§ **ASSIGNMENT**:
Nothing but an exact copy of the records is expected here.

§ **SOURCE DATA**:

──────────────────────────────

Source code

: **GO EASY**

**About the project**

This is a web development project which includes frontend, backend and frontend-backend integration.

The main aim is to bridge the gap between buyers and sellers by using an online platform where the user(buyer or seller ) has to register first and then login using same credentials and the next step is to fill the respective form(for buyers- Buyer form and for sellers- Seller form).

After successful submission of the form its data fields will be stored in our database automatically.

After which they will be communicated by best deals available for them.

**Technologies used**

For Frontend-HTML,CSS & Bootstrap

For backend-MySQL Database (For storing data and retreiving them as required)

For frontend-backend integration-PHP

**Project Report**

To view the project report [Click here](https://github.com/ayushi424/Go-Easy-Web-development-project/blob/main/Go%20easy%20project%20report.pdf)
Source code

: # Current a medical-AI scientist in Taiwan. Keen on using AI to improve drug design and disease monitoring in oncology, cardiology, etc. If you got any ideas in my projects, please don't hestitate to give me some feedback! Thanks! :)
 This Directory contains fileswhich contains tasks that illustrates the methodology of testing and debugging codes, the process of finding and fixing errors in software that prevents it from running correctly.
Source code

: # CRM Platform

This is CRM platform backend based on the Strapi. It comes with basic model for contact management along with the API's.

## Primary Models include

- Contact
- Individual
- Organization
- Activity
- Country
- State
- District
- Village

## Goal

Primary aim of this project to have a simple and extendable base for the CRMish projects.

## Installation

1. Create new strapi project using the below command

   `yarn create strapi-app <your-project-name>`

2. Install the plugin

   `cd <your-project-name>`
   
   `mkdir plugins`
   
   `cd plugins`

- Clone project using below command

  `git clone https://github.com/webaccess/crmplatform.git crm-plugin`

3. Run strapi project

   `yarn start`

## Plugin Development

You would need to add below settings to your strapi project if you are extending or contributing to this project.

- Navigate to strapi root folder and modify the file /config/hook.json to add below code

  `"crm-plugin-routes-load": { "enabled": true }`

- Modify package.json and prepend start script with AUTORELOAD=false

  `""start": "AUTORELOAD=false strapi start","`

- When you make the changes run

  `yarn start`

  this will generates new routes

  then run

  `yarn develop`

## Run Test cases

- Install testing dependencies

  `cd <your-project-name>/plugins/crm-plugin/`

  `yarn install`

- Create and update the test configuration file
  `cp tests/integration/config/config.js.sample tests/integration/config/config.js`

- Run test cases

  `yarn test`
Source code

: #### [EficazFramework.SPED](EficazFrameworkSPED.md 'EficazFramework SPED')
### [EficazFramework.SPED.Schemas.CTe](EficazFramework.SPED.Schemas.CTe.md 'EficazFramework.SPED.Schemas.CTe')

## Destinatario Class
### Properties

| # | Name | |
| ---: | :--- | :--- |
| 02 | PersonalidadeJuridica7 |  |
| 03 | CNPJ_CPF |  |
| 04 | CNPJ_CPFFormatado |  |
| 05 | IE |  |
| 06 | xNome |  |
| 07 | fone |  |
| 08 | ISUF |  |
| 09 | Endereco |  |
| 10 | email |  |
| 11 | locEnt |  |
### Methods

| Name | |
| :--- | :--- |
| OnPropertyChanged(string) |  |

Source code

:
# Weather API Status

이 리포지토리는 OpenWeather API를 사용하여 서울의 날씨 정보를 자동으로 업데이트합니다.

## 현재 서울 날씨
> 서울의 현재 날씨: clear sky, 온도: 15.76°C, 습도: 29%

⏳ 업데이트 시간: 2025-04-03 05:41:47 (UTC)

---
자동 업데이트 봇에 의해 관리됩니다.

──────────────────────────────

§ **ANSWER BOX**:
Source code

: **GO EASY**

**About the project**

This is a web development project which includes frontend, backend and frontend-backend integration.

The main aim is to bridge the gap between buyers and sellers by using an online platform where the user(buyer or seller ) has to register first and then login using same credentials and the next step is to fill the respective form(for buyers- Buyer form and for sellers- Seller form).

After successful submission of the form its data fields will be stored in our database automatically.

After which they will be communicated by best deals available for them.

**Technologies used**

For Frontend-HTML,CSS & Bootstrap

For backend-MySQL Database (For storing data and retreiving them as required)

For frontend-backend integration-PHP

**Project Report**

To view the project report [Click here](https://github.com/ayushi424/Go-Easy-Web-development-project/blob/main/Go%20easy%20project%20report.pdf)
Source code

: # Current a medical-AI scientist in Taiwan. Keen on using AI to improve drug design and disease monitoring in oncology, cardiology, etc. If you got any ideas in my projects, please don't hestitate to give me some feedback! Thanks! :)
 This Directory contains fileswhich contains tasks that illustrates the methodology of testing and debugging codes, the process of finding and fixing errors in software that prevents it from running correctly.
Source code

: # CRM Platform

This is CRM platform backend based on the Strapi. It comes with basic model for contact management along with the API's.

## Primary Models include

- Contact
- Individual
- Organization
- Activity
- Country
- State
- District
- Village

## Goal

Primary aim of this project to have a simple and extendable base for the CRMish projects.

## Installation

1. Create new strapi project using the below command

   `yarn create strapi-app <your-project-name>`

2. Install the plugin

   `cd <your-project-name>`
   
   `mkdir plugins`
   
   `cd plugins`

- Clone project using below command

  `git clone https://github.com/webaccess/crmplatform.git crm-plugin`

3. Run strapi project

   `yarn start`

## Plugin Development

You would need to add below settings to your strapi project if you are extending or contributing to this project.

- Navigate to strapi root folder and modify the file /config/hook.json to add below code

  `"crm-plugin-routes-load": { "enabled": true }`

- Modify package.json and prepend start script with AUTORELOAD=false

  `""start": "AUTORELOAD=false strapi start","`

- When you make the changes run

  `yarn start`

  this will generates new routes

  then run

  `yarn develop`

## Run Test cases

- Install testing dependencies

  `cd <your-project-name>/plugins/crm-plugin/`

  `yarn install`

- Create and update the test configuration file
  `cp tests/integration/config/config.js.sample tests/integration/config/config.js`

- Run test cases

  `yarn test`
Source code

: #### [EficazFramework.SPED](EficazFrameworkSPED.md 'EficazFramework SPED')
### [EficazFramework.SPED.Schemas.CTe](EficazFramework.SPED.Schemas.CTe.md 'EficazFramework.SPED.Schemas.CTe')

## Destinatario Class
### Properties

| # | Name | |
| ---: | :--- | :--- |
| 02 | PersonalidadeJuridica7 |  |
| 03 | CNPJ_CPF |  |
| 04 | CNPJ_CPFFormatado |  |
| 05 | IE |  |
| 06 | xNome |  |
| 07 | fone |  |
| 08 | ISUF |  |
| 09 | Endereco |  |
| 10 | email |  |
| 11 | locEnt |  |
### Methods

| Name | |
| :--- | :--- |
| OnPropertyChanged(string) |  |

Source code

:
# Weather API Status

이 리포지토리는 OpenWeather API를 사용하여 서울의 날씨 정보를 자동으로 업데이트합니다.

## 현재 서울 날씨
> 서울의 현재 날씨: clear sky, 온도: 15.76°C, 습도: 29%

⏳ 업데이트 시간: 2025-04-03 05:41:47 (UTC)

---
자동 업데이트 봇에 의해 관리됩니다.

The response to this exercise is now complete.